EXERCISE REQUIREMENTS - In the rows below, take the part that opens with the line containing "scientific name: Apidae" and closes with the line containing "order: Liliales", and change "phylum" to "division" throughout it, leaving everything else as it is. Return only those lines, without the pictures.

PROVIDED MATERIAL -
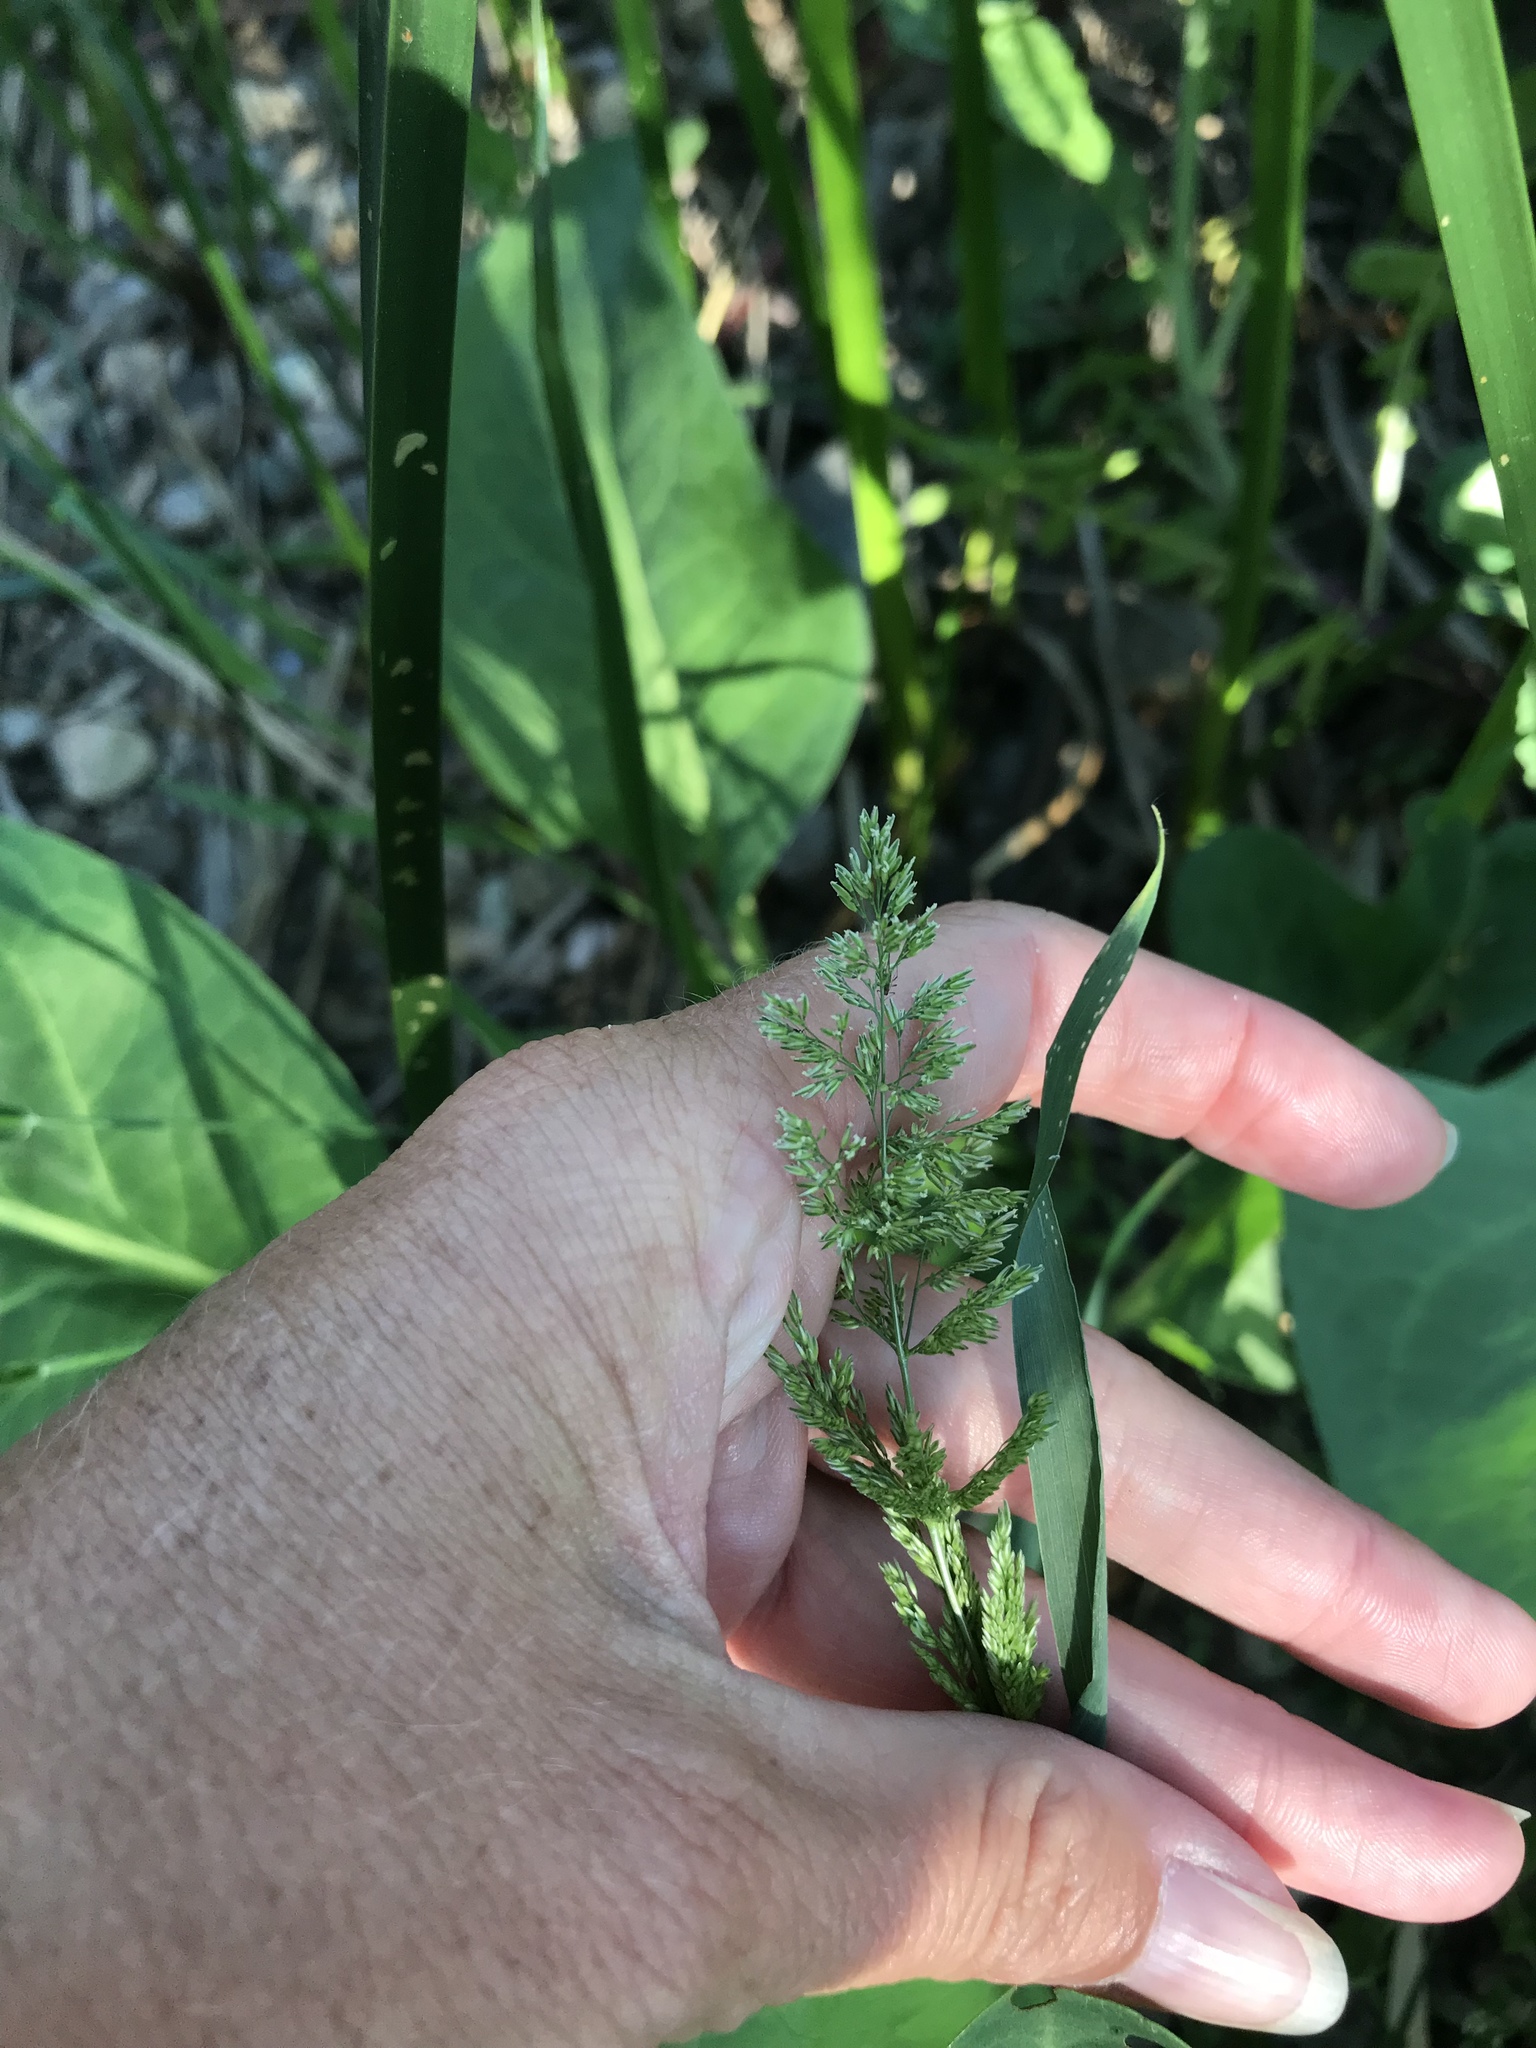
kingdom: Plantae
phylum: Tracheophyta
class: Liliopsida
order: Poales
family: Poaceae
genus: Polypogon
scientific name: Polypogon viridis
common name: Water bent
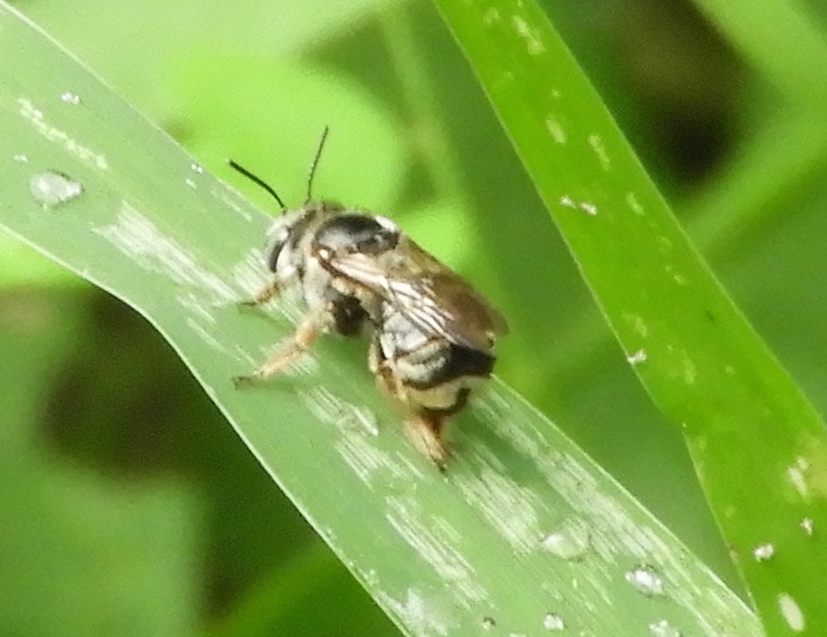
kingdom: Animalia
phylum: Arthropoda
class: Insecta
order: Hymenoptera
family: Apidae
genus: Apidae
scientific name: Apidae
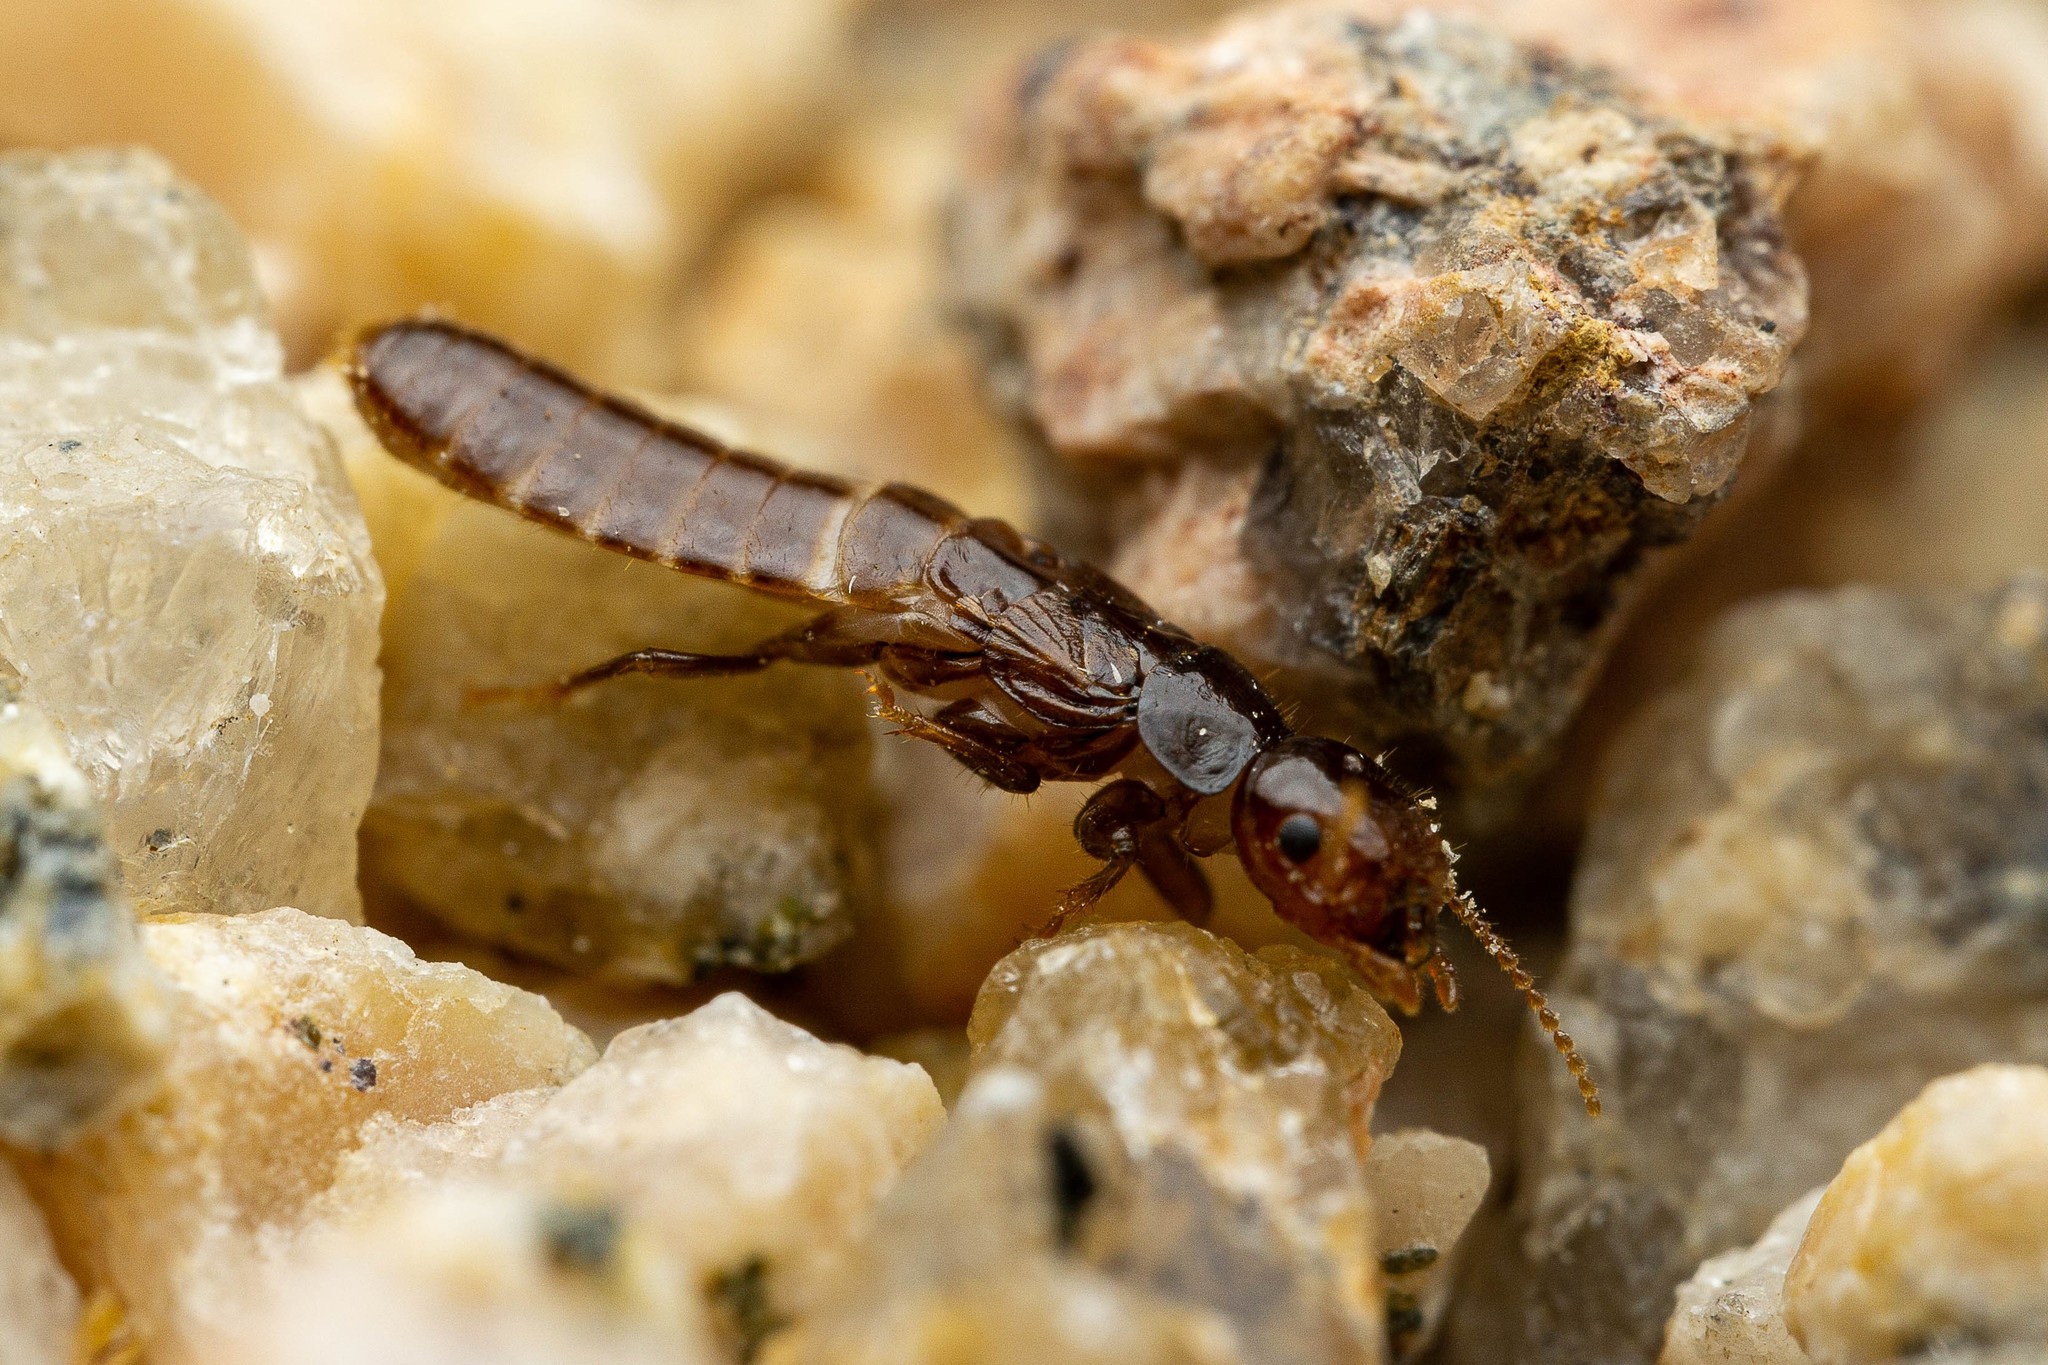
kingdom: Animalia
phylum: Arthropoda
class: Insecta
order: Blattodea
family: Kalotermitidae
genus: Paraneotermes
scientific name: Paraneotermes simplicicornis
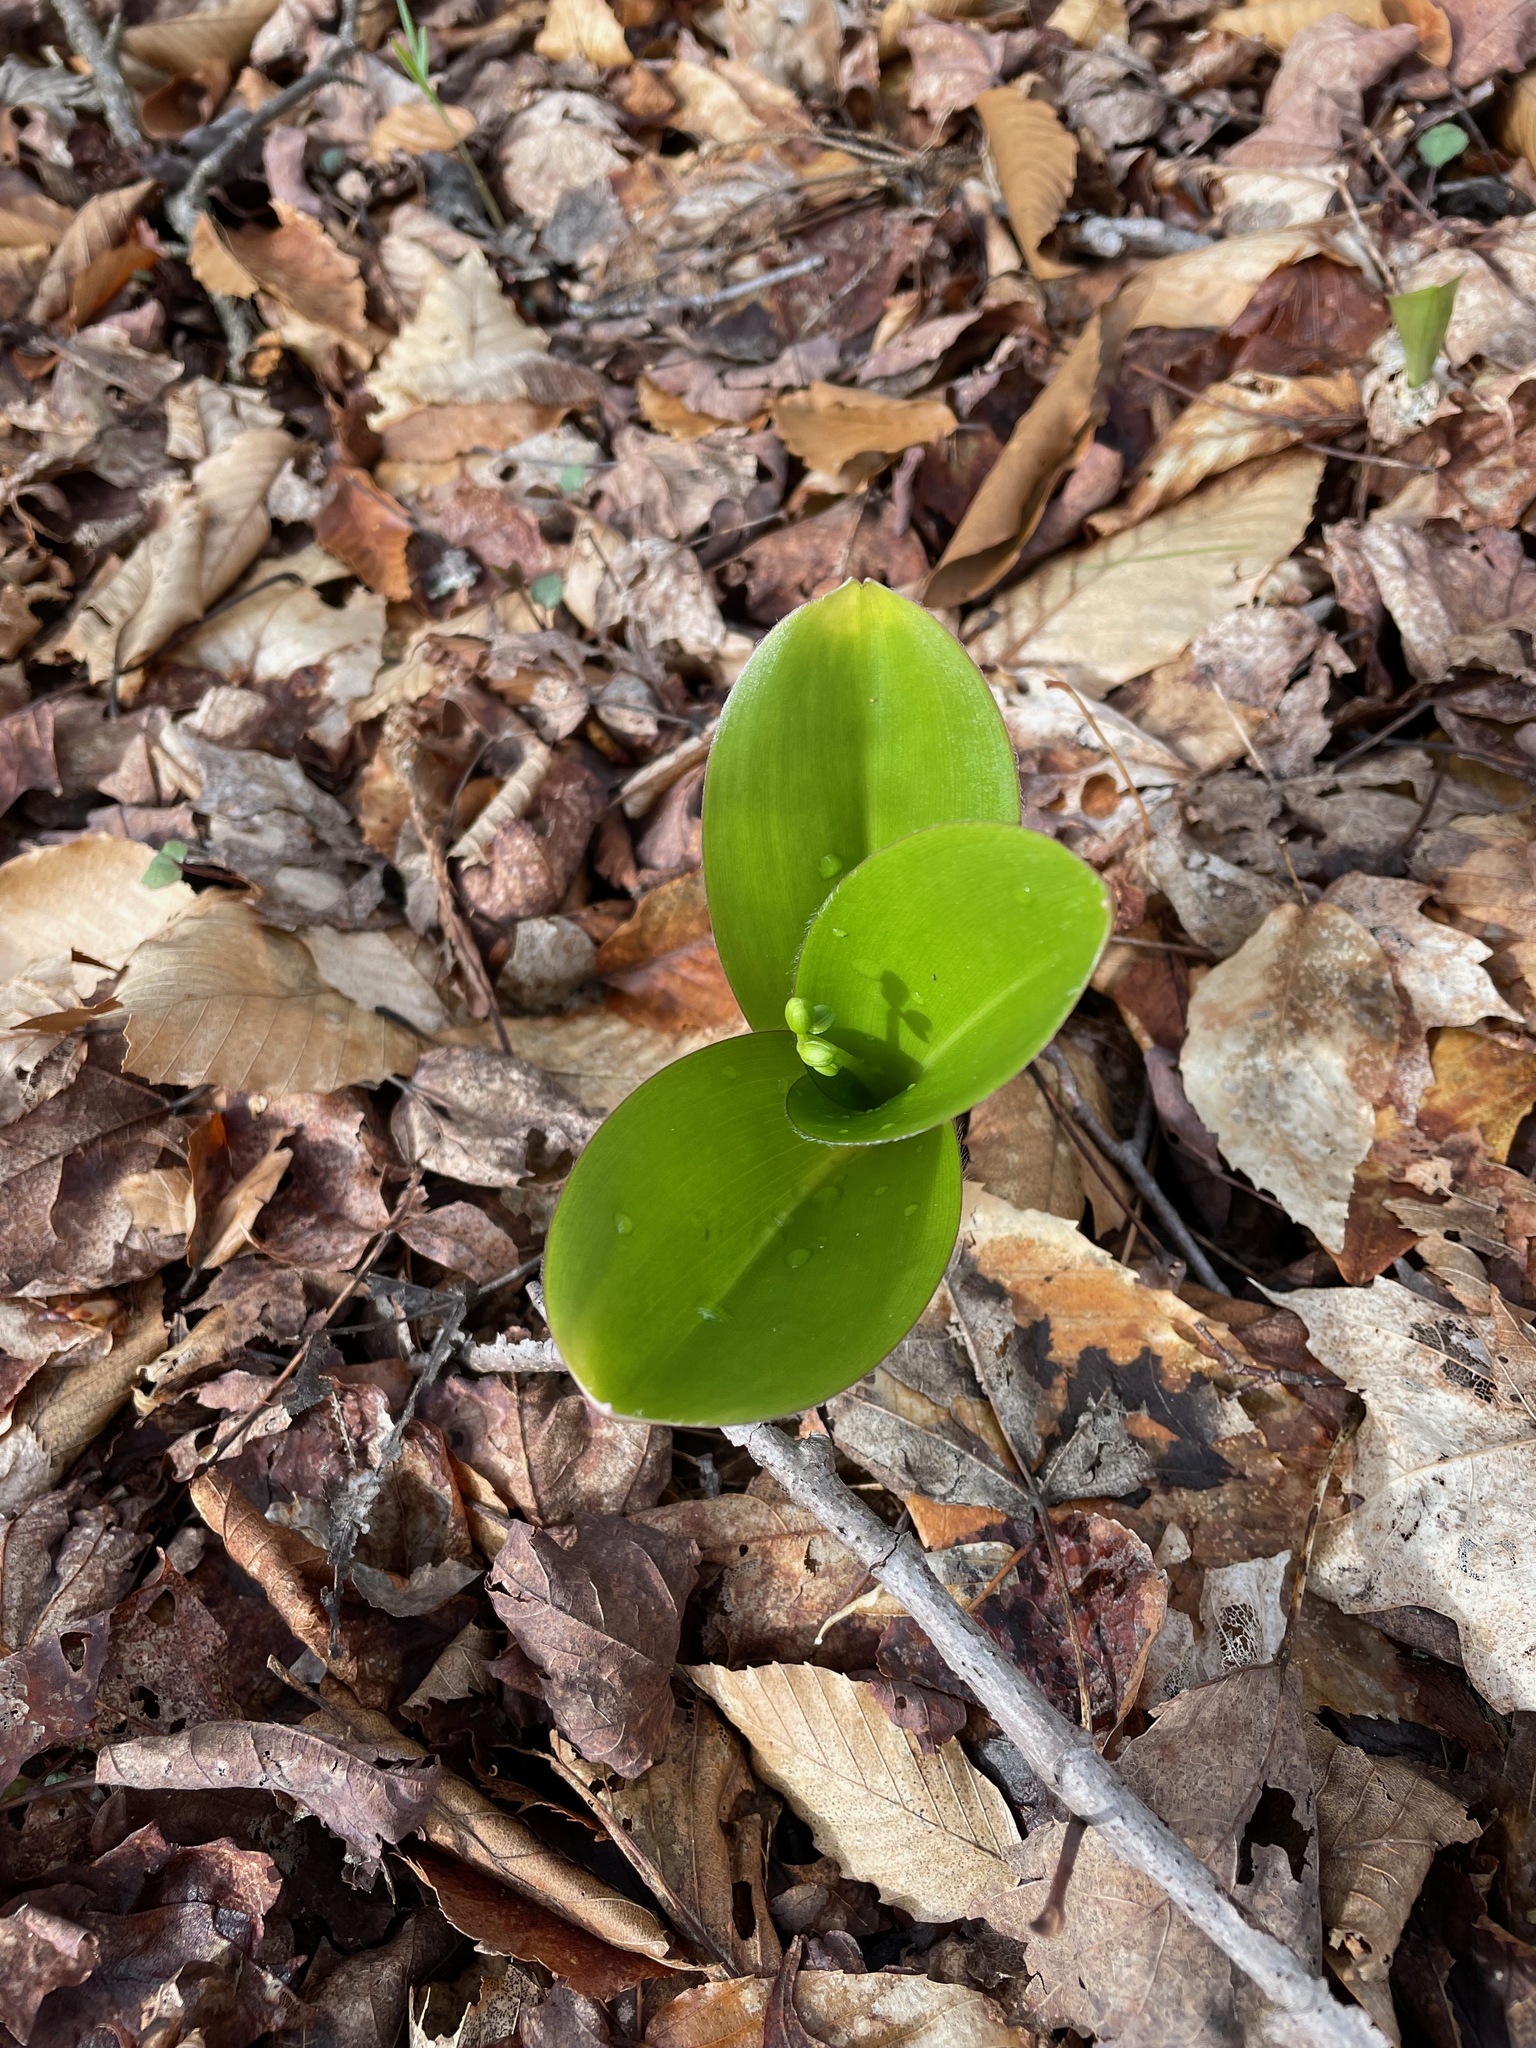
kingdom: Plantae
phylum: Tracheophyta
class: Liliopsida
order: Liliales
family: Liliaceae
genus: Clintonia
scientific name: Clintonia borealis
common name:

SOLUTION FOR THIS EXERCISE -
scientific name: Apidae
kingdom: Animalia
division: Arthropoda
class: Insecta
order: Blattodea
family: Kalotermitidae
genus: Paraneotermes
scientific name: Paraneotermes simplicicornis
kingdom: Plantae
division: Tracheophyta
class: Liliopsida
order: Liliales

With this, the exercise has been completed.